The photographer and tour guide from Chernobyl’s heyday told me:
“Have you ever heard of the famous Przewalski horses?”
These are, so to speak, the only completely “wild” horse species in the world; all others are or were domesticated in the past.
Chernobyl has indeed become a fantastic natural paradise as human presence is very rare today. You can therefore encounter feral cats, wild boars, bears, wolves…
We didn’t have much luck in the two days of our trip. I suspect that the shots and explosions, the vibrations of which we feel several times, scare the mammals away.
But suddenly, in the middle of the street, we come across a family of horses. Anton shudders as I stop the car so I can get the cameras ready. Anton explains:
“It’s extremely rare that you get to see a family so close.”
The animals are not particularly shy; they just keep their distance. The herd takes a look in our direction, but a military vehicle speeds past. Fortunately, the horses don’t get frightened and calmly seek refuge on the side of the road, adjacent to the forest. We take out our cameras and enjoy this simple, wild encounter.

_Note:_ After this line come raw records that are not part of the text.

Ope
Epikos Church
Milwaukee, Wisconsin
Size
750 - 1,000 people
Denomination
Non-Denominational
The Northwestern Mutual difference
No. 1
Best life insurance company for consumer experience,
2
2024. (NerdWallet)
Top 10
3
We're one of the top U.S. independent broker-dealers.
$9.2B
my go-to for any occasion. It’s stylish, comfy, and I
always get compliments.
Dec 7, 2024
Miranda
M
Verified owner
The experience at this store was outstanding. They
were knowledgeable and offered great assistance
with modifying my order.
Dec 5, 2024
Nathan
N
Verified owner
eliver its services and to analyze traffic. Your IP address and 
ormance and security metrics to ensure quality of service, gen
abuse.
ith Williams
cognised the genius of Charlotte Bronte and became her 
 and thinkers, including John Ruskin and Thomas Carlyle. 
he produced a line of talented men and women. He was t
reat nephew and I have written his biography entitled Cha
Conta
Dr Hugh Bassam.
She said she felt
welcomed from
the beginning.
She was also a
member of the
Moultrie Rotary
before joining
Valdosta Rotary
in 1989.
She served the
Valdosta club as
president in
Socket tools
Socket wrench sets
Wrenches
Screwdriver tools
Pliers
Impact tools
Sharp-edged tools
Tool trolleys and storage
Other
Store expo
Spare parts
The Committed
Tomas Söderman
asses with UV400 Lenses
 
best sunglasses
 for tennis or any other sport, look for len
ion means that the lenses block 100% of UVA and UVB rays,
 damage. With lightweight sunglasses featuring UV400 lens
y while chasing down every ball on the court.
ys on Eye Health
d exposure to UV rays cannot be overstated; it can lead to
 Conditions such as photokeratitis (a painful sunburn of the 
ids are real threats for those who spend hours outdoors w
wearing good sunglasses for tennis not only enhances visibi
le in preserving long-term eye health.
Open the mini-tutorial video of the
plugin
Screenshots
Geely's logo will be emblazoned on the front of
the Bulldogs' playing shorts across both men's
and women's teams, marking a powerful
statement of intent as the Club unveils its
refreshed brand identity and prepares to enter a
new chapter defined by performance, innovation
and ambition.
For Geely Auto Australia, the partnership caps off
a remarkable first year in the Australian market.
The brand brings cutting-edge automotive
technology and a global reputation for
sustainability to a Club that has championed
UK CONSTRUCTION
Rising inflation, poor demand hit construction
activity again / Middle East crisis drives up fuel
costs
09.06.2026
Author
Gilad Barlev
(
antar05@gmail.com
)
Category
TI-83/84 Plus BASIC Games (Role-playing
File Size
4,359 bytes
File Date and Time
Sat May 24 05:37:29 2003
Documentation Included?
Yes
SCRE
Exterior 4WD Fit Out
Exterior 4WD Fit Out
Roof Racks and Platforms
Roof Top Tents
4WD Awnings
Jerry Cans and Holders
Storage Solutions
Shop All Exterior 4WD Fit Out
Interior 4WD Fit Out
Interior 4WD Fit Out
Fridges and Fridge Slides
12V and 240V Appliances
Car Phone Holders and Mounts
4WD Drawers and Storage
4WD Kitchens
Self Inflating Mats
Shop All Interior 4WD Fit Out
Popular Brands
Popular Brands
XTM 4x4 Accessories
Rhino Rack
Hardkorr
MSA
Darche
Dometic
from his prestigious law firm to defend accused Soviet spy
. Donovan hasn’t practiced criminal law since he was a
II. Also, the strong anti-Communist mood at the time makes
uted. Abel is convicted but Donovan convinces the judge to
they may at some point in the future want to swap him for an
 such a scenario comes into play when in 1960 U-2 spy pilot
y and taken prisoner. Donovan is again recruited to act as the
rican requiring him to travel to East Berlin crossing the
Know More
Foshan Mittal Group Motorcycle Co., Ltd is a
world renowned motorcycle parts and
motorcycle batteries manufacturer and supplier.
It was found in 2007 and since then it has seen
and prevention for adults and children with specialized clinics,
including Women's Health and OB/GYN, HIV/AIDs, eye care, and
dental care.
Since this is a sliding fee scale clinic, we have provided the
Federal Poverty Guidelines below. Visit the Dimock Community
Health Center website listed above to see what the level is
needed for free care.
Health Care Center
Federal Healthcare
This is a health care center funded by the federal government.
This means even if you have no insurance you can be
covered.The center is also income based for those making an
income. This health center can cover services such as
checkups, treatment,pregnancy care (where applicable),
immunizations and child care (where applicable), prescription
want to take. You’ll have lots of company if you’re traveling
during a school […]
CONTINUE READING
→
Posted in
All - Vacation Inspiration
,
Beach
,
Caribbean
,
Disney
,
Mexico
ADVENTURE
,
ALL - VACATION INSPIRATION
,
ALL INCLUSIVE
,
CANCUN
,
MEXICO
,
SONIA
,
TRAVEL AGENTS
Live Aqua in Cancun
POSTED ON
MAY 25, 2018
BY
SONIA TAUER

A beautiful, rare sight from the car.Image: watson/joel espi
What is less romantic is that we often encounter stray dogs, especially in the city. The first night we hear them howling from all directions. Unless of course they are the infamous wolves…
In Chernobyl you will meet many stray dogs.image: watson/joel espi
Identify one last time
When leaving the restricted zone you still have to go through security checks. That’s all well and good, but when the agents come at you with a Geiger counter, you can’t help but wonder if you’ve done something stupid.
Before we are allowed to leave the exclusion zone, we have to show our photos to an officer on site. I have my camera and cell phone ready, but the soldier just examines my Nikon and finds nothing suspicious. I followed the rules meticulously. Not only do I want to potentially return to Chernobyl myself, I also don’t want Anton to get in trouble for my visit.
Is there a risk of getting stuck in Chernobyl?image: watson/joel espi
We have to go through one last check, a security check like at the airport, which makes me swallow empty. What would happen if we were a little too exuberant and the alarm went off at the checkpoint? Ultimately everything goes smoothly. I leave the zone with a head full and a body overwhelmed with emotions.